Tuberculosis (TB) is still the number one killer of people with HIV, and yet this report has completely failed to even mention TB in its “Fast-Track” strategy for ending the AIDS epidemic by 2030. A major reason behind this gap is persistent resistance to the integration of HIV and TB health services, and a general ignorance of the notion that patients should be tested and treated for both infections at the same time, and in the same facility.

As evidenced in the scorecard included in the UNAIDS report, most countries are falling way behind the World Health Organization (WHO) guidelines for service integration, meaning that patients are forced to visit different facilities and risk only being treated for one disease or the other. In fact, the highest ranking in this scorecard, indicates only a minimum of 50% coverage – if only half of the people in a country who are infected with both HIV and TB are receiving treatment for both diseases, that is a colossal failure, not reason for celebration.

So why is the shortfall so enormous? The WHO recommendations outlining a streamlined, fully integrated approach to treating TB and HIV together were first published in 2004, and yet, as explained in a recent report by ACTION, “WHO recommendations on TB-HIV collaborative activities have not been embraced equally across donors and implementing countries, and […] those interventions are under-resourced and under-prioritized, especially by HIV programs.”

While HIV-focused health facilities and programs cannot shoulder all of the blame for this gap, it would appear that there is a lack of urgency and ambition to address HIV co-infections that is coming right from the proverbial top. The world looks to UNAIDS for guidance, support, and yes, ambition, in how we’re going to end AIDS once and for all, and ignoring the important role that fatal co-infections play when setting long-term goals, is nothing but short-sighted.

As Canadians, we also look to our government for similar guidance, support, and ambition in the mechanisms that we fund, the policies that we implement, and the diversity of our approach. Canada continues to be one of the largest donors to The Global Fund to Fight AIDS, TB and Malaria, but there is no such thing as a one-stop-shop when we’re trying to eradicate a disease. We cannot put all of our money in one single place, tie the purse strings shut, and just hope for the best. Canada has a proud history of supporting innovation through initiatives like TB REACH, a project of the Stop TB Partnership that exists to fund and promote new ideas, new methods, new ways of combatting TB, and bridging the divide between TB and HIV service delivery in high burden areas. TB REACH grantees often build upon existing successful models of HIV healthcare, to integrate TB testing and treatment alongside HIV to battle co-infection on the ground.
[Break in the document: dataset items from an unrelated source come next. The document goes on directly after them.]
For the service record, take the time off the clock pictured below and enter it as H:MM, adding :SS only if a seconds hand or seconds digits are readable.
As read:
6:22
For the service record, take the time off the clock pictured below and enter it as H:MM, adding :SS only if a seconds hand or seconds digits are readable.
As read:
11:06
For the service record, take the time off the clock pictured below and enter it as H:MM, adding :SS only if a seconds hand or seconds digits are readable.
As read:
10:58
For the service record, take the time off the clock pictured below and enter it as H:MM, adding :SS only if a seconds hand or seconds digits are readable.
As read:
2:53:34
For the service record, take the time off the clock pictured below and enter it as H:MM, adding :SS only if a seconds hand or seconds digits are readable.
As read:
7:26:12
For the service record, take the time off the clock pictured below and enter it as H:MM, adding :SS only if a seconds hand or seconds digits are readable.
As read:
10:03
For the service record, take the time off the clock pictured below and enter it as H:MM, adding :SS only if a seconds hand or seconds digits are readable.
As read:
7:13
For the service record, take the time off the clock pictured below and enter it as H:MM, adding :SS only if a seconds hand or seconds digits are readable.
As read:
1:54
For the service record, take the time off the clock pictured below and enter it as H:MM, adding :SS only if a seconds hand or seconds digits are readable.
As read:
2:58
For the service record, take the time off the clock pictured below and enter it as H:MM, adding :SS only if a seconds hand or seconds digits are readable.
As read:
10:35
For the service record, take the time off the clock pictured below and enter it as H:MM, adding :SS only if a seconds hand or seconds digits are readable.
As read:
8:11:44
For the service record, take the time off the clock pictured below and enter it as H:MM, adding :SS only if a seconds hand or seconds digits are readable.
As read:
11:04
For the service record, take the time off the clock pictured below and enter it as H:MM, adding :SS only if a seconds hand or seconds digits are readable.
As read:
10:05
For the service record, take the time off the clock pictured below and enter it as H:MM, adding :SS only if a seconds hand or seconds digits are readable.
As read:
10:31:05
There is absolutely no way that we can ‘Close the Gap’ by being complacent in setting our targets. We must ask ourselves, when it comes to ending the AIDS epidemic, what does success look like? Does it mean putting the blinders on and telling ourselves that the status quo is still good enough? Or do we want to aim a bit higher, try something new, and risk failure in the pursuit of accomplishment? When lives are at stake, complacency is never good enough.


This blog is part of a World AIDS Day series produced by the Interagency Coalition on AIDS and Development (ICAD) in recognition of World AIDS Day (Dec 1). The series runs from Dec. 1-7, 2014 and will feature a selection of blogs written by our member and partner organizations. Each article will delve into a specific issue, highlight different challenges and offer diverse perspectives and insight on what must be done to Close the Gap. Disclaimer: The views and opinions expressed in this blog series are those of the authors and do not necessarily reflect those of ICAD.